INPUT RECORDS section start
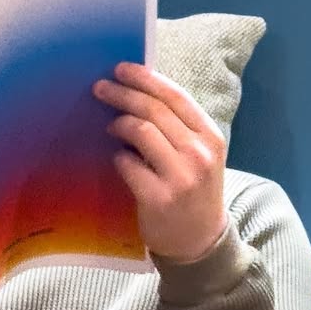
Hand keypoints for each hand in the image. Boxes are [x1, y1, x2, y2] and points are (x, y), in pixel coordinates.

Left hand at [93, 64, 227, 262]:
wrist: (200, 240)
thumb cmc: (193, 190)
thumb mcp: (198, 155)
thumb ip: (176, 127)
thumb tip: (137, 92)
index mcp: (210, 136)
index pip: (176, 96)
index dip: (146, 78)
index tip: (121, 69)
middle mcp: (200, 153)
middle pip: (154, 110)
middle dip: (123, 94)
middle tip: (100, 88)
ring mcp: (181, 177)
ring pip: (141, 132)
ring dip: (119, 124)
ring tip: (110, 125)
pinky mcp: (159, 198)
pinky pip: (128, 165)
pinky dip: (118, 158)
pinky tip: (118, 159)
INPUT RECORDS section end
**REQUIRED WORK:** Word for word, retype the material above without its pictures.

**EXERCISE RESPONSE:**
Hand keypoints for each hand in the image. Boxes are [x1, y1, x2, y2] and points are (x, y), in pixel coordinates.

Left hand at [93, 64, 227, 262]:
wrist: (200, 240)
thumb cmc: (193, 190)
thumb mcp: (198, 155)
thumb ip: (176, 127)
thumb tip: (137, 92)
index mcp: (210, 136)
index pip: (176, 96)
index dip: (146, 78)
index tip: (121, 69)
middle mcp: (200, 153)
middle pip: (154, 110)
middle dip: (123, 94)
middle tip: (100, 88)
ring mcp: (181, 177)
ring pip: (141, 132)
ring dip: (119, 124)
ring tip: (110, 125)
pinky mcp: (159, 198)
pinky pip: (128, 165)
pinky dip: (118, 158)
pinky tip: (118, 159)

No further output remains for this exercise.